While very detailed in its biochemistry, this is a preliminary study. None of these treatments led to significant lifespan increases in worms, whether they were placed under stress or not. While they mentioned that it is a clear target, the researchers did not increase HLH-30/TFEB through a genetic intervention or other means. Further work, on worms and mice, will need to be done in order to determine if directly boosting chaperones could possibly be an effective treatment for proteostasis disorders such as Alzheimer’s and Parkinson’s.
Literature
[1] Jayaraj, G. G., Hipp, M. S., & Hartl, F. U. (2020). Functional modules of the proteostasis network. Cold Spring Harbor Perspectives in Biology, 12(1), a033951.
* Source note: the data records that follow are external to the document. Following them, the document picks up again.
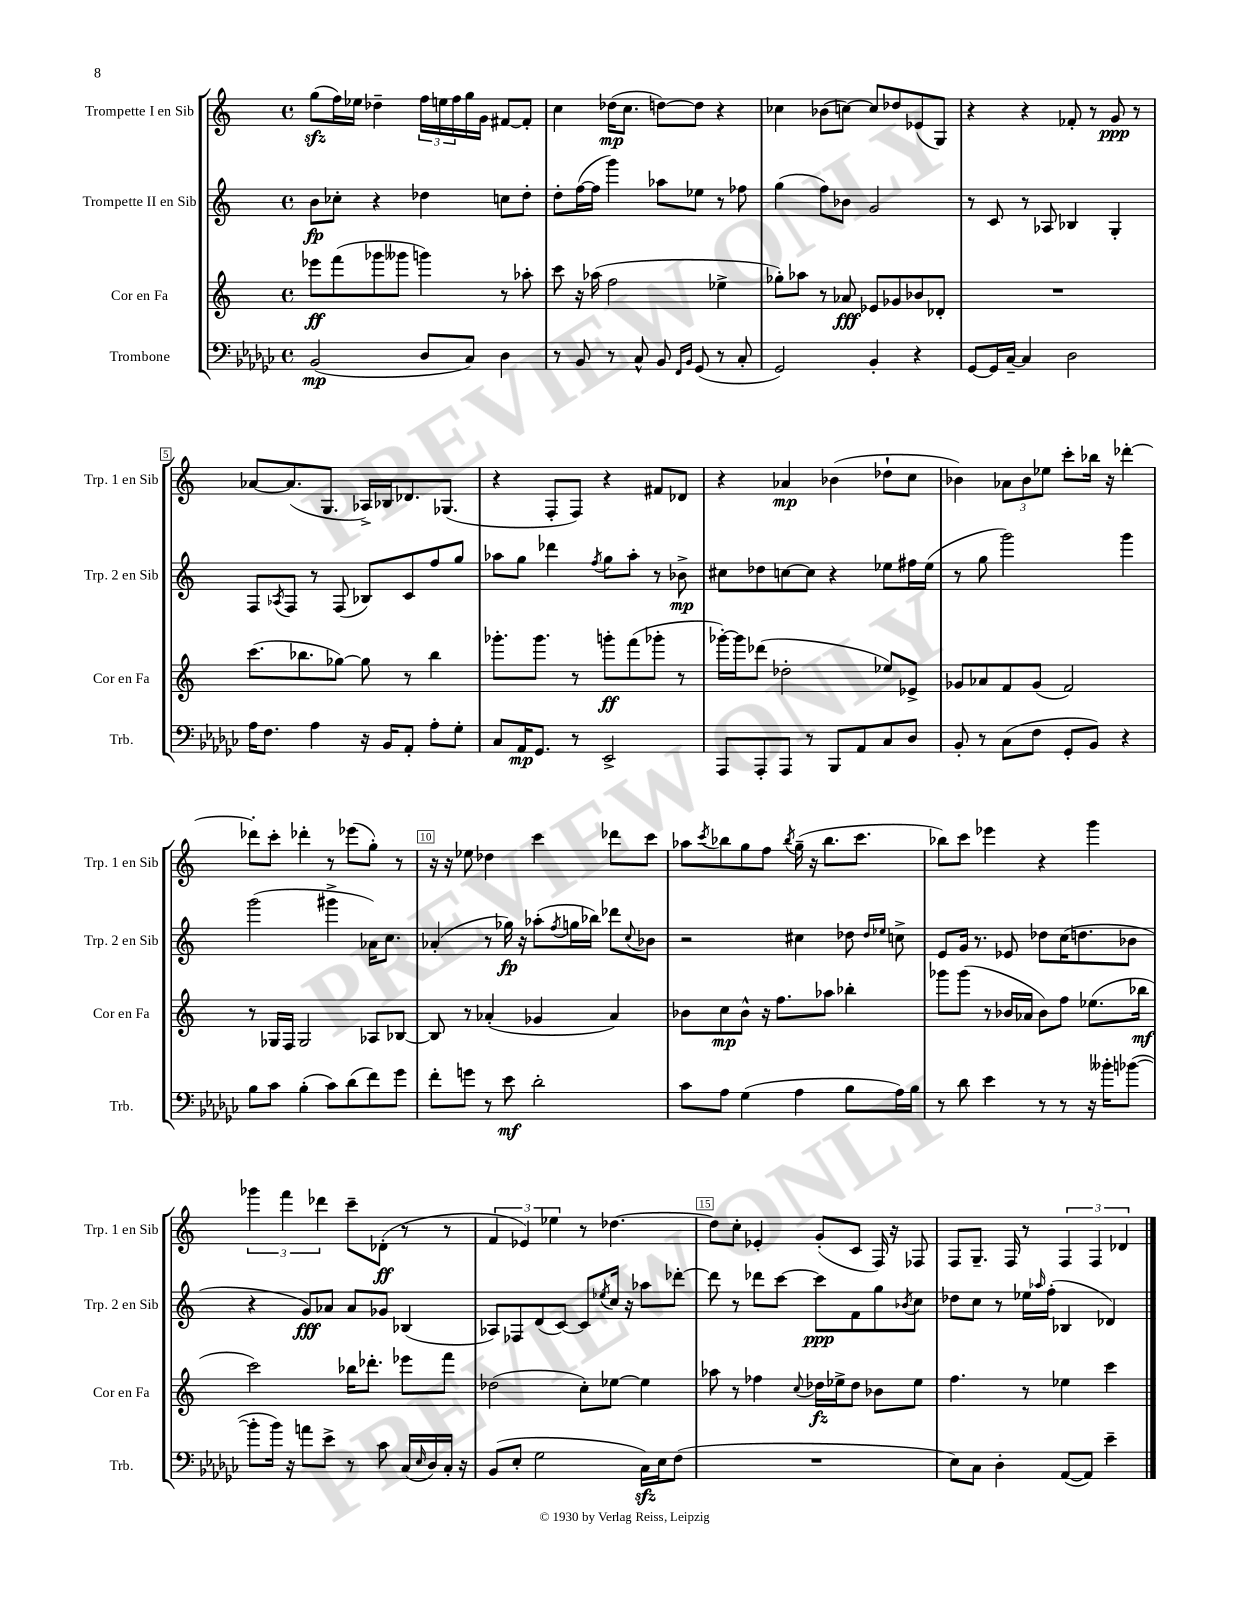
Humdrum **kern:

**kern	**dynam	**kern	**dynam	**kern	**dynam	**kern	**dynam
*part4	*part4	*part3	*part3	*part2	*part2	*part1	*part1
*staff4	*staff4	*staff3	*staff3	*staff2	*staff2	*staff1	*staff1
*I"Trombone	*	*I"Cor en Fa	*	*I"Trompette II en Sib	*	*I"Trompette I en Sib	*
*I'Trb.	*	*I'Cor en Fa	*	*I'Trp. 2 en Sib	*	*I'Trp. 1 en Sib	*
*clefF4	*	*clefG2	*	*clefG2	*	*clefG2	*
*k[b-e-a-d-g-c-]	*	*k[]	*	*k[]	*	*k[]	*
*M4/4	*	*M4/4	*	*M4/4	*	*M4/4	*
*met(c)	*	*met(c)	*	*met(c)	*	*met(c)	*
=1	=1	=1	=1	=1	=1	=1	=1
(2BB-/	mp	8eee-X\L	ff	8b\L	fp	(8ggzz\L	.
.	.	(8fff\	.	8cc-X'\J	.	16ff\L)	.
.	.	.	.	.	.	16ee-X\JJ	.
.	.	8ggg-X\	.	4r	.	4dd-X~\	.
.	.	8ggg--X\J	.	.	.	.	.
8D-/L	.	4gggn\)	.	4dd-X\	.	24ff\LL	.
.	.	.	.	.	.	24een\	.
.	.	.	.	.	.	24ff\	.
8C-/J)	.	.	.	.	.	16gg\	.
.	.	.	.	.	.	16g\JJ	.
4D-\	.	8r	.	8ccn\L	.	[8f#X/L	.
.	.	8aa-X'\	.	8dd-'\J	.	8f#'/J]	.
=2	=2	=2	=2	=2	=2	=2	=2
8r	.	8ccc\	.	8dd'\L	.	4cc\	.
8BB-/	.	16r	.	([16ff\L	.	.	.
.	.	(16aa-X\	.	16ff\JJ]	.	.	.
8r	.	2ff\	.	4ggg\)	.	(16dd-X\KL	mp
.	.	.	.	.	.	8.cc\J	.
8C-^^/	.	.	.	.	.	.	.
8BB-/	.	.	.	8aa-X\L	.	[8ddn\L)	.
16qqFF/LL	.	.	.	.	.	.	.
16qqBB-/JJ	.	.	.	.	.	.	.
(8GG-/	.	.	.	8ee-X\J	.	8dd\J]	.
8r	.	4ee-X^\	.	8r	.	4r	.
8C-'/	.	.	.	8ff-X\	.	.	.
=3	=3	=3	=3	=3	=3	=3	=3
2GG-/)	.	8gg-X'\L)	.	(4gg\	.	4cc-X\	.
.	.	8aa-X\J	.	.	.	.	.
.	.	8r	.	8ff\L)	.	(8b-X\L	.
.	.	8a-X/	fff	8b-X\J	.	[8ccn\J)	.
4BB-'/	.	8e-X/L	.	2g/	.	8cc/L]	.
.	.	8g-X/	.	.	.	8dd-X/	.
4r	.	8b-X/	.	.	.	(8e-X/	.
.	.	8d-X'/J	.	.	.	8G/J)	.
=4	=4	=4	=4	=4	=4	=4	=4
[8GG-/L	.	1r	.	8r	.	4r	.
16GG-/L]	.	.	.	8c/	.	.	.
[16C-~/JJ	.	.	.	.	.	.	.
4C-/]	.	.	.	8r	.	4r	.
.	.	.	.	8A-X/	.	.	.
2D-\	.	.	.	4B-X/	.	8f-X'/	.
.	.	.	.	.	.	8r	.
.	.	.	.	4G'/	.	8g/	ppp
.	.	.	.	.	.	8r	.
!!LO:LB:g=z
=5	=5	=5	=5	=5	=5	=5	=5
16A-\KL	.	(8.ccc\L	.	8F/L	.	[8a-X/L	.
8.F\J	.	.	.	.	.	.	.
.	.	.	.	8qA-X/	.	.	.
.	.	.	.	8F/J	.	(8.a-/]	.
.	.	8.bb-X\	.	.	.	.	.
4A-\	.	.	.	8r	.	.	.
.	.	.	.	.	.	8.G/J	.
.	.	[8gg-X\J)	.	(8F/	.	.	.
16r	.	8gg-\]	.	8B-X/L)	.	16A-X^/LL)	.
16BB-/KL	.	.	.	.	.	16B-X/J	.
8AA-'/J	.	8r	.	8c/	.	8.d-X/	.
8A-'\L	.	4bb-\	.	8ff/	.	.	.
.	.	.	.	.	.	(8.G-X/J	.
8G-'\J	.	.	.	8gg/J	.	.	.
=6	=6	=6	=6	=6	=6	=6	=6
8C-/L	.	8.ggg-X'\L	.	8aa-X\L	.	4r	.
16AA-/K	mp	.	.	8gg\J	.	.	.
8.GG-/J	.	8.ggg-\J	.	.	.	.	.
.	.	.	.	4ddd-X\	.	8F'/L	.
8r	.	8r	.	.	.	8F/J)	.
.	.	.	.	8qff/	.	.	.
2EE-^/	.	8gggn'\L	ff	8gg\L	.	4r	.
.	.	(8fff\	.	8aa-'\J	.	.	.
.	.	8ggg-X'\J	.	8r	.	8f#X/L	.
.	.	8r	.	8b-X^\	mp	8d-X/J	.
=7	=7	=7	=7	=7	=7	=7	=7
8AAA-/L	.	[16ggg-X'\LL)	.	8cc#X\L	.	4r	.
.	.	16ggg-\J]	.	.	.	.	.
8AAA-'/	.	(8ddd-X\J	.	8dd-X\	.	.	.
8AAA-/J	.	2dd-X'\	.	[8ccn\	.	4a-X/	mp
8r	.	.	.	8cc\J]	.	.	.
8BBB-/L	.	.	.	4r	.	(4b-X\	.
8AA-/	.	.	.	.	.	.	.
8C-/	.	8ee-X/L)	.	8ee-X\L	.	8dd-X`\L	.
8D-/J	.	8e-X^/J	.	16ff#X\L	.	8cc\J	.
.	.	.	.	(16ee-\JJ	.	.	.
=8	=8	=8	=8	=8	=8	=8	=8
8BB-'/	.	8g-X/L	.	8r	.	4b-X\)	.
8r	.	8a-X/	.	8gg\	.	.	.
(8C-\L	.	8f/	.	2ggg\)	.	12a-X\L	.
.	.	.	.	.	.	12b-\	.
8F\J	.	(8g-/J	.	.	.	.	.
.	.	.	.	.	.	12ee-X\J	.
8GG-'/L	.	2f/)	.	.	.	8ccc'\L	.
8BB-/J)	.	.	.	.	.	16bb-X\Jk	.
.	.	.	.	.	.	16r	.
4r	.	.	.	4ggg\	.	[4ddd-X'\	.
!!LO:LB:g=z
=9	=9	=9	=9	=9	=9	=9	=9
8B-\L	.	8r	.	(2ggg\	.	8ddd-X'\L]	.
8c-\J	.	16G-X/LL	.	.	.	8ccc'\J	.
.	.	16F/JJ	.	.	.	.	.
(4B-'\	.	2G-/	.	.	.	4ddd-X'\	.
8c-\L)	.	.	.	4ggg#X^\	.	8r	.
(8d-\	.	.	.	.	.	(8eee-X\L	.
8f\)	.	8A-X/L	.	16a-X\KL)	.	8gg'\J)	.
.	.	.	.	8.cc\J	.	.	.
8g-\J	.	[8B-X/J	.	.	.	8r	.
=10	=10	=10	=10	=10	=10	=10	=10
8f'\L	.	8B-/]	.	(4a-X'/	.	16r	.
.	.	.	.	.	.	16r	.
8gn\J	.	8r	.	.	.	8ee-X\	.
8r	.	(4a-X'/	.	8r	.	4dd-X\	.
8e-\	mf	.	.	16gg-X\)	fp	.	.
.	.	.	.	16r	.	.	.
2d-'\	.	4g-X/	.	(8aa-X'\L	.	4ccc\	.
.	.	.	.	8qff/	.	.	.
.	.	.	.	16ggn\L	.	.	.
.	.	.	.	16bb-X\JJ)	.	.	.
.	.	4a-/)	.	8ddd-X\L	.	8ddd-X\L	.
.	.	.	.	8qqcc/	.	.	.
.	.	.	.	8b-X\J	.	8ccc\J	.
=11	=11	=11	=11	=11	=11	=11	=11
8c-\L	.	8b-X\L	.	2r	.	8aa-X\L	.
.	.	.	.	.	.	8qccc/	.
8A-\J	.	8cc\	mp	.	.	8bb-X\	.
(4G-\	.	8b-^^\J	.	.	.	8gg\	.
.	.	16r	.	.	.	8ff\J	.
.	.	8.ff\L	.	.	.	.	.
.	.	.	.	.	.	8qbb-/	.
4A-\	.	.	.	4cc#X\	.	(16gg~\	.
.	.	.	.	.	.	16r	.
.	.	8aa-X\J	.	.	.	8.bb-\L	.
8B-\L	.	4bb-X'\	.	8dd-X\	.	.	.
.	.	.	.	.	.	8.ccc\J	.
.	.	.	.	16qqdd-/LL	.	.	.
.	.	.	.	16qqee-X/JJ	.	.	.
16A-\L)	.	.	.	8ccn^\	.	.	.
16B-\JJ	.	.	.	.	.	.	.
=12	=12	=12	=12	=12	=12	=12	=12
8r	.	8ggg-X\L	.	8e/L	.	8bb-X\L)	.
8d-\	.	(8ggg-\J	.	16g/Jk	.	8ccc\J	.
.	.	.	.	8.r	.	.	.
4e-\	.	8r	.	.	.	4eee-X\	.
.	.	16b-X/LL	.	8e-X/	.	.	.
.	.	16a-X/JJ	.	.	.	.	.
8r	.	8b-\L)	.	8dd-X\L	.	4r	.
8r	.	8ff\J	.	(16cc\K	.	.	.
.	.	.	.	8.ddn\	.	.	.
16r	.	(8.ee-X\L	.	.	.	4ggg\	.
16b--X'\KL	.	.	.	.	.	.	.
([8b-X\J	.	.	.	8b-X\J	.	.	.
.	.	16bb-X\Jk	mf	.	.	.	.
!!LO:LB:g=z
=13	=13	=13	=13	=13	=13	=13	=13
8b-'\L]	.	2ccc\)	.	4r	.	6ggg-X\	.
16b-\Jk)	.	.	.	.	.	.	.
.	.	.	.	.	.	6fff\	.
16r	.	.	.	.	.	.	.
8an\L	.	.	.	8g/L)	fff	.	.
.	.	.	.	.	.	6ddd-X\	.
8e-^\J	.	.	.	8a-X/J	.	.	.
8r	.	16bb-X\KL	.	8a-/L	.	8ccc~\L	.
.	.	8.ddd-X'\J	.	.	.	.	.
8c-\	.	.	.	8g-X/J	.	(8d-X'\J	ff
(16C-/LL	.	8eee-X\L	.	(4B-X/	.	8r	.
16qqE-/	.	.	.	.	.	.	.
16D-/)	.	.	.	.	.	.	.
16C-'/JJ	.	8fff\J	.	.	.	8r	.
16r	.	.	.	.	.	.	.
=14	=14	=14	=14	=14	=14	=14	=14
(8BB-/L	.	(2dd-X\	.	8A-X/L)	.	6f/	.
8E-'/J	.	.	.	8F-X/	.	.	.
.	.	.	.	.	.	6e-X/)	.
2G-\	.	.	.	(8d/	.	.	.
.	.	.	.	.	.	6ee-X\	.
.	.	.	.	[8c/J)	.	.	.
.	.	8cc'\L)	.	8c/L]	.	8r	.
.	.	.	.	8qee-X/	.	.	.
.	.	[8ee-X\J	.	16cc/Jk	.	[4.dd-X\	.
.	.	.	.	16r	.	.	.
16C-zz\LL)	.	4ee-\]	.	8aa-X\L	.	.	.
16E-\J	.	.	.	.	.	.	.
(8F\J	.	.	.	[8ddd-X'\J	.	.	.
=15	=15	=15	=15	=15	=15	=15	=15
1r	.	8aa-X\	.	8ddd-\]	.	8dd-\L]	.
.	.	8r	.	8r	.	8cc'\J	.
.	.	4ff-X\	.	8ddd-X\L	.	4e-X'/	.
.	.	.	.	[8ccc\J	.	.	.
.	.	8qqcc/	.	.	.	.	.
.	.	16dd-X\LL	fz	8ccc\L]	ppp	(8g'/L	.
.	.	16ee-X^\J	.	.	.	.	.
.	.	8dd-\J	.	8f\	.	8c/J	.
.	.	8b-X\L	.	8gg\	.	16F/)	.
.	.	.	.	.	.	16r	.
.	.	.	.	8qb-X/	.	.	.
.	.	8ee-\J	.	8cc\J	.	8F-X/	.
=16	=16	=16	=16	=16	=16	=16	=16
8E-\L)	.	4.ff\	.	8dd-X\L	.	8F/L	.
8C-\J	.	.	.	8cc\J	.	8.G~/J	.
4D-'\	.	.	.	8r	.	.	.
.	.	.	.	.	.	16F/	.
.	.	8r	.	16ee-X\LL	.	8r	.
.	.	.	.	16qqaa-X/	.	.	.
.	.	.	.	(16ff'\JJ	.	.	.
([8AA-/L	.	4ee-X\	.	4B-X/	.	6F/	.
8AA-/J])	.	.	.	.	.	.	.
.	.	.	.	.	.	6F/	.
4e-~\	.	4ccc\	.	4d-X/)	.	.	.
.	.	.	.	.	.	6d-X/	.
==	==	==	==	==	==	==	==
*-	*-	*-	*-	*-	*-	*-	*-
[2] Pessa, J. C., Joutsen, J., & Sistonen, L. (2024). Transcriptional reprogramming at the intersection of the heat shock response and proteostasis. Molecular cell, 84(1), 80-93.
[3] Robishaw, J. D., & Neely, J. R. (1985). Coenzyme A metabolism. American Journal of Physiology-Endocrinology And Metabolism, 248(1), E1-E9.
[4] Gregory, A., & Hayflick, S. J. (2017). Pantothenate kinase-associated neurodegeneration.
[5] Paul, V. D., & Lill, R. (2015). Biogenesis of cytosolic and nuclear iron–sulfur proteins and their role in genome stability. Biochimica Et Biophysica Acta (BBA)-Molecular Cell Research, 1853(6), 1528-1539.
[6] Maio, N., & Rouault, T. A. (2020). Outlining the complex pathway of mammalian Fe-S cluster biogenesis. Trends in Biochemical Sciences, 45(5), 411-426.
[7] Samuelson, A. V., Carr, C. E., & Ruvkun, G. (2007). Gene activities that mediate increased life span of C. elegans insulin-like signaling mutants. Genes & development, 21(22), 2976-2994.